Extracted text =

Note:
  • The use of qualifiers such as “strongly” or “slightly” when describing shape. The use of these qualifiers is important for deciding which measures of center and dispersion should be used (see below). However, also note that you will get some “leeway” in grading relative to their use (i.e., you and I may disagree whether something is slightly or moderately skewed, though we should not disagree on whether a distribution is slightly or strongly skewed).

Shape and Outliers I

  1. Strongly right skewed, possible outlier at maximum.
  2. Moderately left skewed, no outliers.
  3. Strongly right skewed, outlier at maximum.
  4. Approximately symmetric, no outliers.
  5. Approximately symmetric, no outliers.
  6. Strongly left skewed, no outliers.
  7. Moderately left skewed, outlier at minimum.
  8. Bimodal symmetric, no outliers.


Note (for the QUANTITATIVE EDA questions below):
  • That all four items (Shape, Outliers, Center, and Dispersion) are addressed for each question. Many students may omit outliers if no outliers exist; however, you should explicitly say “no outliers were present” (or similar) as shown below.
  • Center is always described by the mean or the median, never both and never neither one. Which one you choose depends on whether outliers are present (use median), the distriution is more than slightly skewed (use median), or the distribution is no more than slighly skewed and no outliers are present (use mean).

Set exercise A = In the statistics grading notes, which measure of center should be used when outliers are present?
Set exercise B = Please pick up the statistics grading notes where they stop and carry them on.

Entries provided =
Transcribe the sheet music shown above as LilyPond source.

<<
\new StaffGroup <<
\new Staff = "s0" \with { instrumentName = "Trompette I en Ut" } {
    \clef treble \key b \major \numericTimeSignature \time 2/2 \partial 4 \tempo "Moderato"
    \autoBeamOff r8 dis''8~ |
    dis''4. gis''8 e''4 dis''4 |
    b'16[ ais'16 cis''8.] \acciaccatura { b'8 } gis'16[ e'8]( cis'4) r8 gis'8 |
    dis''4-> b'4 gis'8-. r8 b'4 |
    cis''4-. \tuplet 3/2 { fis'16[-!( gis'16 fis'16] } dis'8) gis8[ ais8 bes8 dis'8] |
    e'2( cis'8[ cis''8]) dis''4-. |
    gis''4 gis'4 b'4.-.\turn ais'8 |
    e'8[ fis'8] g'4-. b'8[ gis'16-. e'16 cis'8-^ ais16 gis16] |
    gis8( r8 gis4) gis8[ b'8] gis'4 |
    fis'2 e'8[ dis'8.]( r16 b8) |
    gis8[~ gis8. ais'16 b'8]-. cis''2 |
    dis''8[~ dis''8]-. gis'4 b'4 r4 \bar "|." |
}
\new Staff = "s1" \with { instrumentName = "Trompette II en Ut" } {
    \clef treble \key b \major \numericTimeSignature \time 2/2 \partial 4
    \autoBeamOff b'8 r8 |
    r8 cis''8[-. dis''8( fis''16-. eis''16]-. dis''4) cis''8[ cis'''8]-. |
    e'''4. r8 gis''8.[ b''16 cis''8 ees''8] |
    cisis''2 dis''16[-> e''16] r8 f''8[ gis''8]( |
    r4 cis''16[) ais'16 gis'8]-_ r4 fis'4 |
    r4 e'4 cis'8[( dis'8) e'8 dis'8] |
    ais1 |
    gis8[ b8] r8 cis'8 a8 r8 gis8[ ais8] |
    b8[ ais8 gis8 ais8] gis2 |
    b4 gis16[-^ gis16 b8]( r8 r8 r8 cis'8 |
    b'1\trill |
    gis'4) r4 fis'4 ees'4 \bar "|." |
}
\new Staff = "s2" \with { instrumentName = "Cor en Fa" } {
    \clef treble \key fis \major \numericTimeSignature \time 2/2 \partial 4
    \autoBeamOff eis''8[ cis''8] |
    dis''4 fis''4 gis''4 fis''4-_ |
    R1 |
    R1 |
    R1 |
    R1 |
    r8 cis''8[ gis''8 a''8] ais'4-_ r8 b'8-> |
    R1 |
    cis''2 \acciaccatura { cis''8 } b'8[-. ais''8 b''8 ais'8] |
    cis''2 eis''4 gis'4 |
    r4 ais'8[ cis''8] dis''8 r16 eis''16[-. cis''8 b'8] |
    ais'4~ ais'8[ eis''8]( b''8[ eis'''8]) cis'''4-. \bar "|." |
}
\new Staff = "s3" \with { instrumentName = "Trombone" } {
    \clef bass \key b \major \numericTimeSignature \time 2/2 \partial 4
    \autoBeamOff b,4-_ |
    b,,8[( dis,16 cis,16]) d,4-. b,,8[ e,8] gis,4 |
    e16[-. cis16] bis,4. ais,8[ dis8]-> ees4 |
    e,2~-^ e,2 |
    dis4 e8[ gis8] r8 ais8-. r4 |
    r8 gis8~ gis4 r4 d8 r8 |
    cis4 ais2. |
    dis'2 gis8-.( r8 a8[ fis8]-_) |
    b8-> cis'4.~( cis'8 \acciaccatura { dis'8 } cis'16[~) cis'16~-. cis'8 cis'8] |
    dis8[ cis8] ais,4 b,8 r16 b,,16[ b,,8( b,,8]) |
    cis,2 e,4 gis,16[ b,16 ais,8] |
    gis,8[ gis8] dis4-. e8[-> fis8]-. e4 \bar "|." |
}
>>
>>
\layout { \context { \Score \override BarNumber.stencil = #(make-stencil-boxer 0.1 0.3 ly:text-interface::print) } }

---

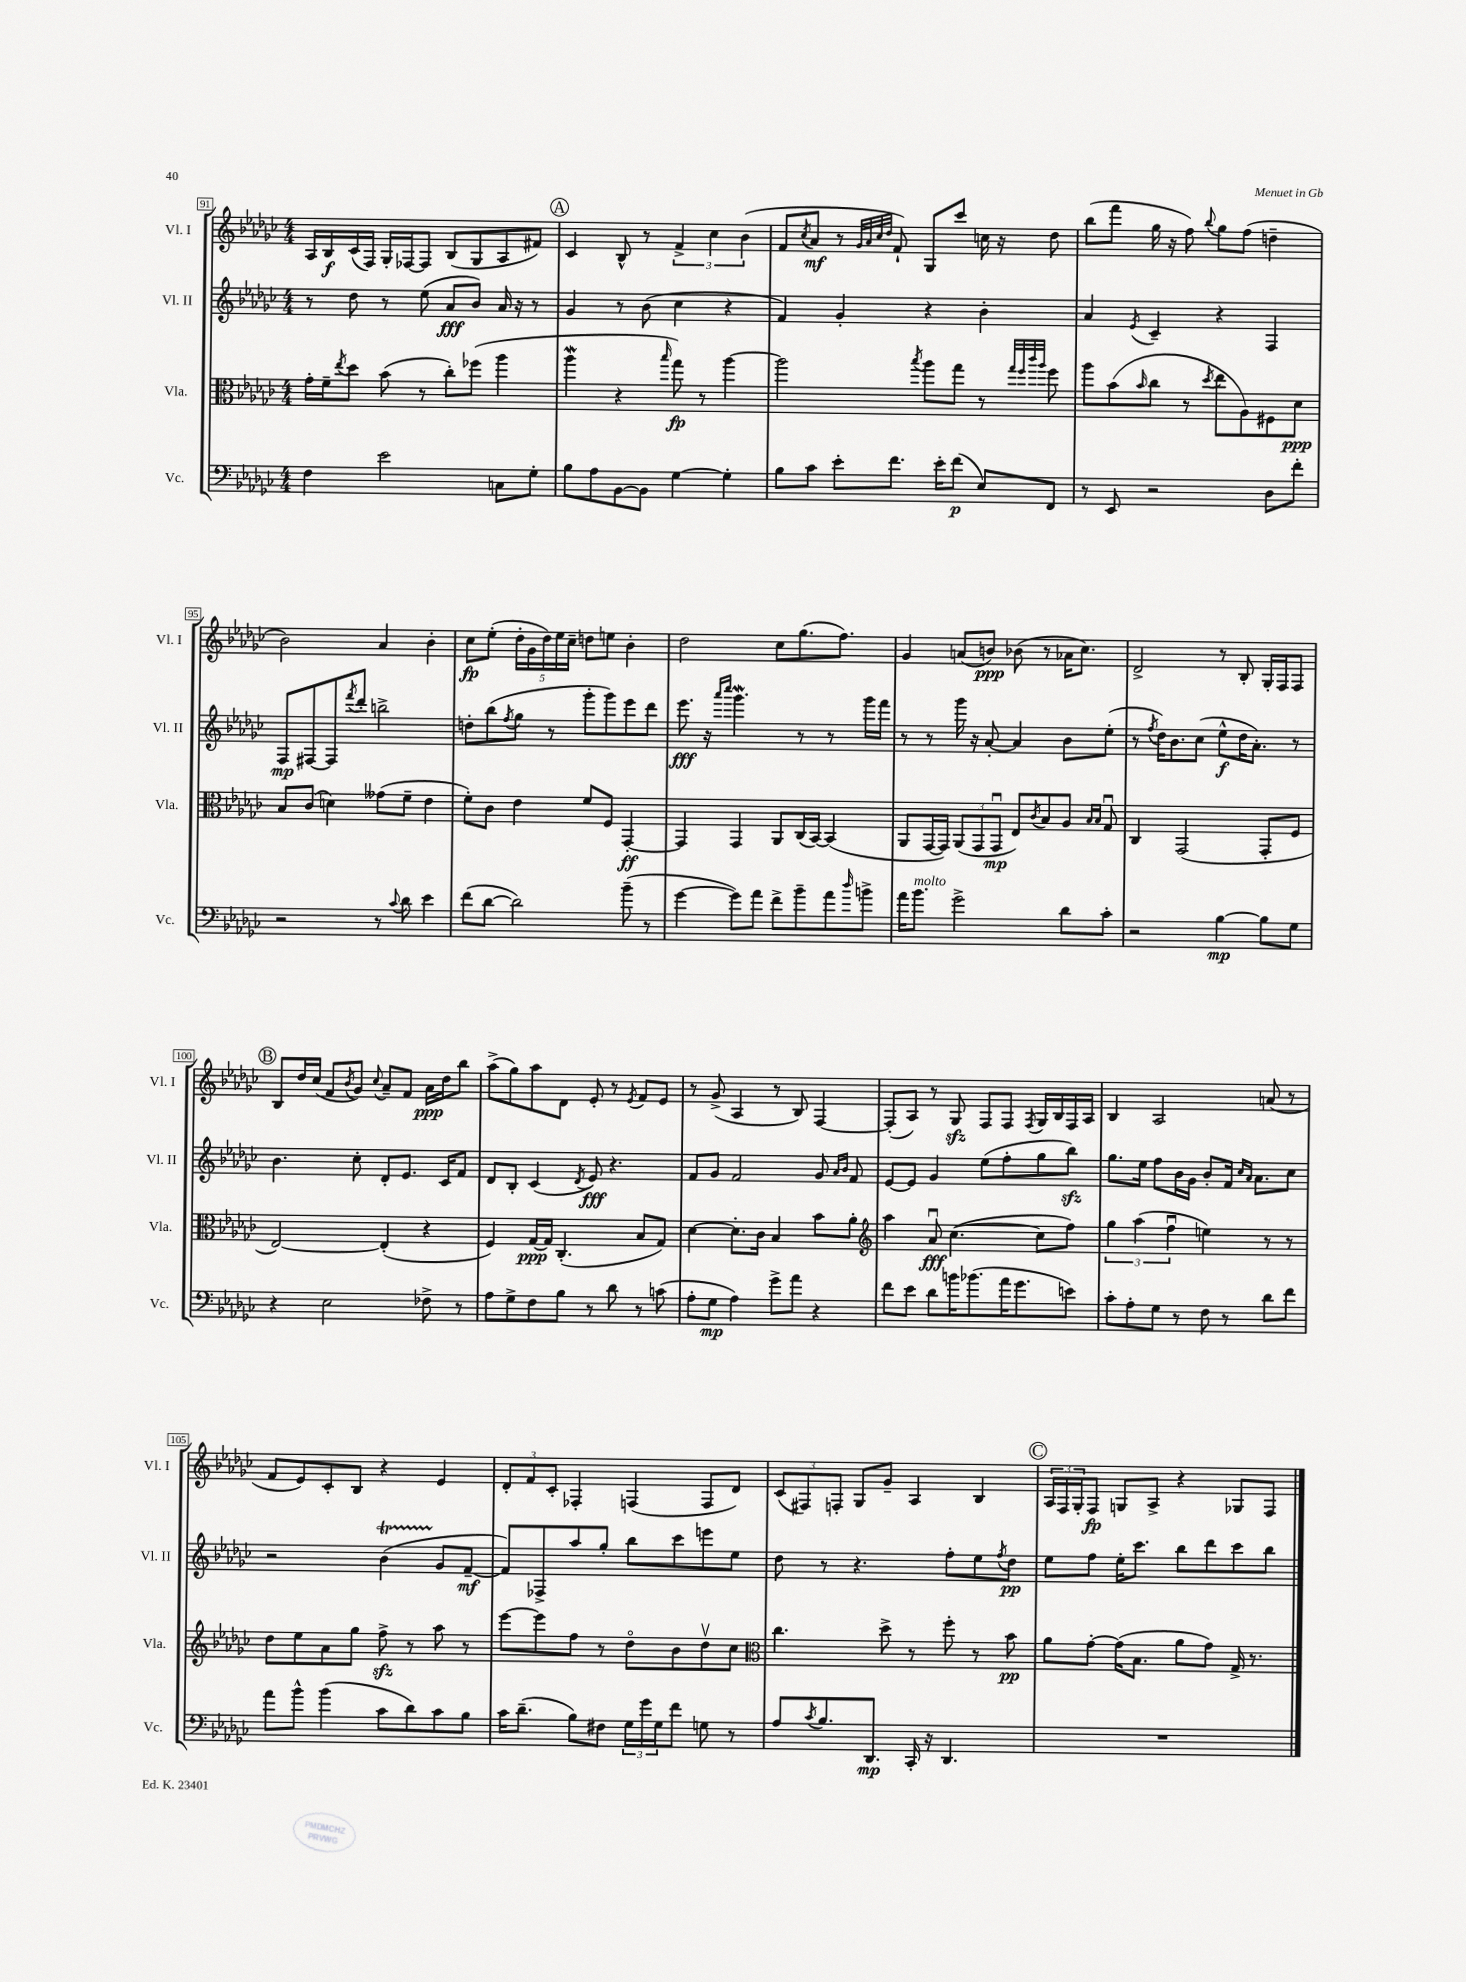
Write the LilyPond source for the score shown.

Final answer A = The median.

Final answer B =
  • Dispersion is always described by the standard deviation or IQR, never both and never neither one. Additionally, you can use the range but never by itself (i.e., it should be used in conjunction with the standard deviation or IQR). Whether you use the standard deviation or IQR depends on whether you used the mean (then use the standard deviation) or median (then use the IQR).
  • Include a sentence in each description that describes why you used the mean and standard deviation or used the median and IQR to describe center and dispersion. See answers below for examples.

Commute Time

The distribution of commute times is approximately symmetric with no outliers (Figure 1). The center as measured by the mean is 23.75 mins and the disperision as measured by the standard deviation is 3.54 mins (Table 1). The mean and standard deviation were used because the distribution was symmetric and no outliers were present.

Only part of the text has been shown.